[Collected data]
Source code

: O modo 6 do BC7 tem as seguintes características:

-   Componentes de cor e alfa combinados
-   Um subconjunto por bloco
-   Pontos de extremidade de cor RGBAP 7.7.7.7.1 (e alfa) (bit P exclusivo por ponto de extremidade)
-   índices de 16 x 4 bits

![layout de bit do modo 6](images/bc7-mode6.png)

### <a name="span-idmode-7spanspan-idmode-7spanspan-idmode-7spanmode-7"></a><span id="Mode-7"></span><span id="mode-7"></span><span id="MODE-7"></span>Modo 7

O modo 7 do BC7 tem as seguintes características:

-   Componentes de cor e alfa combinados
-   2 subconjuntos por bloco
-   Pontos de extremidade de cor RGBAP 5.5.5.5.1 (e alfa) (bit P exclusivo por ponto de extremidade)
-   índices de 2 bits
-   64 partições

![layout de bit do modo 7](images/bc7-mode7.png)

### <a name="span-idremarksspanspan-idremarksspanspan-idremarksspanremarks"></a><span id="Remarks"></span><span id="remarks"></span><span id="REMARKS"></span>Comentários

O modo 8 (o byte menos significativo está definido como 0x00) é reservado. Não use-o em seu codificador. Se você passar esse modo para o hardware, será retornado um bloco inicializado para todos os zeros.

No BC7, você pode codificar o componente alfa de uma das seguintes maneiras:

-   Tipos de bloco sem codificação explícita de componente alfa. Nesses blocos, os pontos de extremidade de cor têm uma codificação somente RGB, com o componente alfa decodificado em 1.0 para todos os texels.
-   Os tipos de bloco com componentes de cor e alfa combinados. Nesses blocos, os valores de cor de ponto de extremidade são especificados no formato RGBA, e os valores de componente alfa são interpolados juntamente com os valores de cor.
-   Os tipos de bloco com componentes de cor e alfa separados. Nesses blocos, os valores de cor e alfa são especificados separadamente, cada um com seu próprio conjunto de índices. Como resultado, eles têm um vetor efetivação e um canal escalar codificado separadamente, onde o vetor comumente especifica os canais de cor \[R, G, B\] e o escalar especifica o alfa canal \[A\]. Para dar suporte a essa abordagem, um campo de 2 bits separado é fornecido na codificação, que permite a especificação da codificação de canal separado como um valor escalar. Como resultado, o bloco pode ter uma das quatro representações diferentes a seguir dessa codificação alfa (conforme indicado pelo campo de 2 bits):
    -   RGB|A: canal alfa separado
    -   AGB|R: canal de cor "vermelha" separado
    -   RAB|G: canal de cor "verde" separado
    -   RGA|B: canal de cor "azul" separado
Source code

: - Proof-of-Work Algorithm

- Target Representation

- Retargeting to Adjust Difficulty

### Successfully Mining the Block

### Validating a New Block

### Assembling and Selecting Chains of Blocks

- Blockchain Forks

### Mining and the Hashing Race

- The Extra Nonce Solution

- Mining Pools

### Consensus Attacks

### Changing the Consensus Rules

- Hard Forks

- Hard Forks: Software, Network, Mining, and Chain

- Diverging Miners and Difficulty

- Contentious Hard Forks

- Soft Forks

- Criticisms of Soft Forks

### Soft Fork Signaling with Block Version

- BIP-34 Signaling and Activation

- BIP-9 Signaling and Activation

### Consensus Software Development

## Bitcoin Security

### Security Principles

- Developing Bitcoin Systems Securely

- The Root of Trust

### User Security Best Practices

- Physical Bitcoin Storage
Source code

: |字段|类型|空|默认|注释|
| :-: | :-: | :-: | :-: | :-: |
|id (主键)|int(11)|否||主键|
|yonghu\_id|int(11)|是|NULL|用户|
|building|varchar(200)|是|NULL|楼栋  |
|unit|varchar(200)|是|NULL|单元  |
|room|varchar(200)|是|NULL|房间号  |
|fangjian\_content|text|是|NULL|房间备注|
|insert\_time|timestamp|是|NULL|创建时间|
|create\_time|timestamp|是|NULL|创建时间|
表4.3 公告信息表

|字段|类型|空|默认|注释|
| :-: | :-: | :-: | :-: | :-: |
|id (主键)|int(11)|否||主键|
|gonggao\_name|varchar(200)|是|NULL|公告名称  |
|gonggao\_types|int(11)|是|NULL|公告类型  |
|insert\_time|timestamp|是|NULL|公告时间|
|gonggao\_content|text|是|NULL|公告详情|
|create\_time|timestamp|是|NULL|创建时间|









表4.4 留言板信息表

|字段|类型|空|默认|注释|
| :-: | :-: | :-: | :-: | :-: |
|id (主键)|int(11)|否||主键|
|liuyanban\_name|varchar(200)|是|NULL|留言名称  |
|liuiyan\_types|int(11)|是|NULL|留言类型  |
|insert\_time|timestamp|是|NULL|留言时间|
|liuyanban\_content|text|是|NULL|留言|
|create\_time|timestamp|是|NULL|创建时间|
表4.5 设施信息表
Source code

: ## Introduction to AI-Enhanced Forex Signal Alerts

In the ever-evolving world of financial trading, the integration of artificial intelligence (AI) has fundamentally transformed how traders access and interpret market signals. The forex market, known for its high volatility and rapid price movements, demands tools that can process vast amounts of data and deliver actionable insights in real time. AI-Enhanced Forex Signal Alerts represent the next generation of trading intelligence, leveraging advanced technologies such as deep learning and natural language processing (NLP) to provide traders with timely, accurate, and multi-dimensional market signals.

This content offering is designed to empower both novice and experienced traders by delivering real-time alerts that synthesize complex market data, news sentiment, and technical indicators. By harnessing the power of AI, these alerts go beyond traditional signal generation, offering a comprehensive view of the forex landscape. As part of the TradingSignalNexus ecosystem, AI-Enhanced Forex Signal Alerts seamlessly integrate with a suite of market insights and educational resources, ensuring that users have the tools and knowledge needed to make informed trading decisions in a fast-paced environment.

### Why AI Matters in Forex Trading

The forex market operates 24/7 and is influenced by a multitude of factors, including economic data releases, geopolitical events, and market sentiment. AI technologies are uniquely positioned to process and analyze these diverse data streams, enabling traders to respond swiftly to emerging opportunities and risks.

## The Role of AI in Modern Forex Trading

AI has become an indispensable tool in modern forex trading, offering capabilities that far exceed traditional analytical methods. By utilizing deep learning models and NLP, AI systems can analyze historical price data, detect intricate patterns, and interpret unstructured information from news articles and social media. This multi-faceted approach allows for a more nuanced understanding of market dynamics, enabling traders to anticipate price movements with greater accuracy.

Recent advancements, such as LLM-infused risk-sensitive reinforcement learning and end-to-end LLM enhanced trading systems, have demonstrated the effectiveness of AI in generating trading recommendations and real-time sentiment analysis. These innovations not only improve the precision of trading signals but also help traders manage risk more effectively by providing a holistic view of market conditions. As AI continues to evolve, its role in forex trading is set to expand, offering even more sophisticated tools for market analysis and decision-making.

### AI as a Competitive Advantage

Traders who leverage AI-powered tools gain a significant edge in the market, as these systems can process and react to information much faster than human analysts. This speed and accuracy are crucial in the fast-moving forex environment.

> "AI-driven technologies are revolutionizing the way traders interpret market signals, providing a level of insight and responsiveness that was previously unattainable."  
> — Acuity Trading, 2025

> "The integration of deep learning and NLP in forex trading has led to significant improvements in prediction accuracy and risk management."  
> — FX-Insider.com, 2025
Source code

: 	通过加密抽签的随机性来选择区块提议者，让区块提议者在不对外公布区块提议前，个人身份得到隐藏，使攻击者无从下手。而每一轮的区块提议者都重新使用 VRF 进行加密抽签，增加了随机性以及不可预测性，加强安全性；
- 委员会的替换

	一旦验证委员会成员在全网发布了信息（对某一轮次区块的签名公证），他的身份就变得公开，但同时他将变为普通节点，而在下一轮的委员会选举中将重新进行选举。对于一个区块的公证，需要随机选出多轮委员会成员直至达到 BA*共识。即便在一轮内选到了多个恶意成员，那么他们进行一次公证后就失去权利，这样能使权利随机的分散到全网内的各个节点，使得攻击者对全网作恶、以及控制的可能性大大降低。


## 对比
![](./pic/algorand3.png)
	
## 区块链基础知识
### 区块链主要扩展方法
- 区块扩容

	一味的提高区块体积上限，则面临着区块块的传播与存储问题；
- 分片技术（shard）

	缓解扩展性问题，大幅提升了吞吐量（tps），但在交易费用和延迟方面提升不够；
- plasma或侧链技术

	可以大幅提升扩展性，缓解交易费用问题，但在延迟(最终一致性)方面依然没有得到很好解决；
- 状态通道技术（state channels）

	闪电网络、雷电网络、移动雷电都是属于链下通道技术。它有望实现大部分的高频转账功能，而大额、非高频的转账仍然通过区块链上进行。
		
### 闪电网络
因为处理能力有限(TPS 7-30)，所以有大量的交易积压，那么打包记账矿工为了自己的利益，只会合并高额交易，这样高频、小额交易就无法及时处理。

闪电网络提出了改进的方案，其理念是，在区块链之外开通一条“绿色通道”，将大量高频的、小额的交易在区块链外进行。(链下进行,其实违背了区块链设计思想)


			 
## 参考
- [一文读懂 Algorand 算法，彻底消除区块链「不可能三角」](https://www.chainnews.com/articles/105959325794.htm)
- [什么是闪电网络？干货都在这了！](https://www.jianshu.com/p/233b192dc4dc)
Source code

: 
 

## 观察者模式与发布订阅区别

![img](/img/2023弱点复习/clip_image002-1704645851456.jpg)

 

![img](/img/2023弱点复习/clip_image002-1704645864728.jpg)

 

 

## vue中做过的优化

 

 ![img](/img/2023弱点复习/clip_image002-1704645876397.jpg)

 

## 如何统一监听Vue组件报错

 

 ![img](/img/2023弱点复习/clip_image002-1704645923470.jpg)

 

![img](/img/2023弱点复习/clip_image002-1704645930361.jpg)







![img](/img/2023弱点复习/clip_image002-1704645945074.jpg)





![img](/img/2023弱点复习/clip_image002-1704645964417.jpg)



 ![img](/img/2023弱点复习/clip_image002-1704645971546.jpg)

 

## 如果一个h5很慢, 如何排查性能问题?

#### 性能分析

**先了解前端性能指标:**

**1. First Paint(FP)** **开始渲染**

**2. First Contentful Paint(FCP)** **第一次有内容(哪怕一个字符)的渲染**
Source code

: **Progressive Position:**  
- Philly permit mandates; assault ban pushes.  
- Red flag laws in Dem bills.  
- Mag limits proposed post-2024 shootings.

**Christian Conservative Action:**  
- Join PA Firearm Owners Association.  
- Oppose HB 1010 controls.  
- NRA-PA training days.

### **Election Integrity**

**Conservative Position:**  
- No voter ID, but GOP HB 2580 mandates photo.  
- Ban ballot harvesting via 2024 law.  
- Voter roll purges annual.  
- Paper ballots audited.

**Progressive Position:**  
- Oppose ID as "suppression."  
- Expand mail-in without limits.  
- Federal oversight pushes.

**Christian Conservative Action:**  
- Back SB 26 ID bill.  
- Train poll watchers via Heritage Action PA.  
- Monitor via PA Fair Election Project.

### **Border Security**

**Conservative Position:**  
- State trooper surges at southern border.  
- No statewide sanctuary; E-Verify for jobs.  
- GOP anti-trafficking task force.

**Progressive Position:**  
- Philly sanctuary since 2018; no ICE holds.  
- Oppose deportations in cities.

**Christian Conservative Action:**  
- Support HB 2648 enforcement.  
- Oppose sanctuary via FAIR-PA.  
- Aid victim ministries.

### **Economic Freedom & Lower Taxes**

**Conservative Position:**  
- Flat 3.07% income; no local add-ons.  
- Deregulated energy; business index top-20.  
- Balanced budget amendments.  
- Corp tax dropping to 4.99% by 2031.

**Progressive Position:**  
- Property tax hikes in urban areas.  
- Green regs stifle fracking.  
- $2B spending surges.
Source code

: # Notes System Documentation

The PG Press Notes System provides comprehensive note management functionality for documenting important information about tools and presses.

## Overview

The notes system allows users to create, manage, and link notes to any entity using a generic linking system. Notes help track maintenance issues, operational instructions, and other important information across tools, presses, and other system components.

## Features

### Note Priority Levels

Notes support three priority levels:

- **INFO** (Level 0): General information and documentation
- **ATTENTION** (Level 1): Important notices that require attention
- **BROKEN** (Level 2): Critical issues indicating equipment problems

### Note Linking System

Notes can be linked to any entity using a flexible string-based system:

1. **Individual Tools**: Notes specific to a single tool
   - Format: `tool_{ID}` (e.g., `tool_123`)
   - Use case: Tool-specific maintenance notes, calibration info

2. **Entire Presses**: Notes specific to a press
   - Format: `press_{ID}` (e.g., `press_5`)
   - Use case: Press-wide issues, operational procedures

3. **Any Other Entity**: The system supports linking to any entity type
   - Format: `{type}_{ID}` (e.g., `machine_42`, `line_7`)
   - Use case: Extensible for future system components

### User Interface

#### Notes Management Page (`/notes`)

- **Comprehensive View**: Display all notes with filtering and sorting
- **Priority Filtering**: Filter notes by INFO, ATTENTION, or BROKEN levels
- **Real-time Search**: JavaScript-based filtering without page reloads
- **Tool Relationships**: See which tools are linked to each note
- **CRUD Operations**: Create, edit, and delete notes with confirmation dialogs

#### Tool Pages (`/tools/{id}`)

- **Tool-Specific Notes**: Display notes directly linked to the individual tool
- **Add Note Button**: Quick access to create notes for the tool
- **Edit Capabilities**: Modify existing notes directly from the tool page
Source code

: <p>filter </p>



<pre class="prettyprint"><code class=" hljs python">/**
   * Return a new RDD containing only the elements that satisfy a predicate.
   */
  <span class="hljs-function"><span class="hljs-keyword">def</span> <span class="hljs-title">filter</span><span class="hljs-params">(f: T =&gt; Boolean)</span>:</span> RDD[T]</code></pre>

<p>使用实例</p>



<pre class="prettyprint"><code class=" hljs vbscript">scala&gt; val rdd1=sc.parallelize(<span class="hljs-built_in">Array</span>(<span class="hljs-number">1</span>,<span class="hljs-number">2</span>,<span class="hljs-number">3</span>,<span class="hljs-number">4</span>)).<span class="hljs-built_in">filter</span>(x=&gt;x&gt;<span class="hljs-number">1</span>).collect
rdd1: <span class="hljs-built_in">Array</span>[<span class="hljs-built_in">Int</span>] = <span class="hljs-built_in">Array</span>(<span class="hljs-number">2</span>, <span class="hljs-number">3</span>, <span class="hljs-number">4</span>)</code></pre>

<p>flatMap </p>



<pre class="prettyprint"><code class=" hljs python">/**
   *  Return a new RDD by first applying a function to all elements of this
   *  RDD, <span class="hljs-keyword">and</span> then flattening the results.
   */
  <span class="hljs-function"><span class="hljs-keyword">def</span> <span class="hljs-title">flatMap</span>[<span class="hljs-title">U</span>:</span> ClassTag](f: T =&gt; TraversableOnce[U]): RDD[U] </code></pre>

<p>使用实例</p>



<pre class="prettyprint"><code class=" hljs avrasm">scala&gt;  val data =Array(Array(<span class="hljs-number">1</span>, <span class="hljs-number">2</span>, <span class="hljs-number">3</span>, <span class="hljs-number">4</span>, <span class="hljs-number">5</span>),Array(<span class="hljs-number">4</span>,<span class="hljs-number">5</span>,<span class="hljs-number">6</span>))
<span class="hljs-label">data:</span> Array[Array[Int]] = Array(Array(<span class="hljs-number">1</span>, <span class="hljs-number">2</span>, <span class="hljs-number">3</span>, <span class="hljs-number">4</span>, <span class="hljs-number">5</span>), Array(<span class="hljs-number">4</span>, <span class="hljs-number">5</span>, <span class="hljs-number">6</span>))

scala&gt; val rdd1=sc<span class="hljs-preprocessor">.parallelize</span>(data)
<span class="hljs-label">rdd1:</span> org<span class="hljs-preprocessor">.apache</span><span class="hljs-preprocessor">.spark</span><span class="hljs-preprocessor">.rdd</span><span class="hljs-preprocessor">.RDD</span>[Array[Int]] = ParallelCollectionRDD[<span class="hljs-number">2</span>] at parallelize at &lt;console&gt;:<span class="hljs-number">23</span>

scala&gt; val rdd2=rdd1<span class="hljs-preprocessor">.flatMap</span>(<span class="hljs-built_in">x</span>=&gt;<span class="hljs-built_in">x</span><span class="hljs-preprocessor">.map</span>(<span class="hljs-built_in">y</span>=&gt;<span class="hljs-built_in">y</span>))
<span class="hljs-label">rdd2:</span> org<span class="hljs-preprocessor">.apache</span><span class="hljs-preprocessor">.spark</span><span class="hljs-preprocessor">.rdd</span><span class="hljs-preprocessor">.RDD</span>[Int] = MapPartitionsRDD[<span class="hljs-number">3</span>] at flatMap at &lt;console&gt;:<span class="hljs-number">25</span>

[Instruction]
All that is wanted is the run of lines from the start of the data through the line containing "todos os texels.", copied word for word.

[Problem solution]
Source code

: O modo 6 do BC7 tem as seguintes características:

-   Componentes de cor e alfa combinados
-   Um subconjunto por bloco
-   Pontos de extremidade de cor RGBAP 7.7.7.7.1 (e alfa) (bit P exclusivo por ponto de extremidade)
-   índices de 16 x 4 bits

![layout de bit do modo 6](images/bc7-mode6.png)

### <a name="span-idmode-7spanspan-idmode-7spanspan-idmode-7spanmode-7"></a><span id="Mode-7"></span><span id="mode-7"></span><span id="MODE-7"></span>Modo 7

O modo 7 do BC7 tem as seguintes características:

-   Componentes de cor e alfa combinados
-   2 subconjuntos por bloco
-   Pontos de extremidade de cor RGBAP 5.5.5.5.1 (e alfa) (bit P exclusivo por ponto de extremidade)
-   índices de 2 bits
-   64 partições

![layout de bit do modo 7](images/bc7-mode7.png)

### <a name="span-idremarksspanspan-idremarksspanspan-idremarksspanremarks"></a><span id="Remarks"></span><span id="remarks"></span><span id="REMARKS"></span>Comentários

O modo 8 (o byte menos significativo está definido como 0x00) é reservado. Não use-o em seu codificador. Se você passar esse modo para o hardware, será retornado um bloco inicializado para todos os zeros.

No BC7, você pode codificar o componente alfa de uma das seguintes maneiras:

-   Tipos de bloco sem codificação explícita de componente alfa. Nesses blocos, os pontos de extremidade de cor têm uma codificação somente RGB, com o componente alfa decodificado em 1.0 para todos os texels.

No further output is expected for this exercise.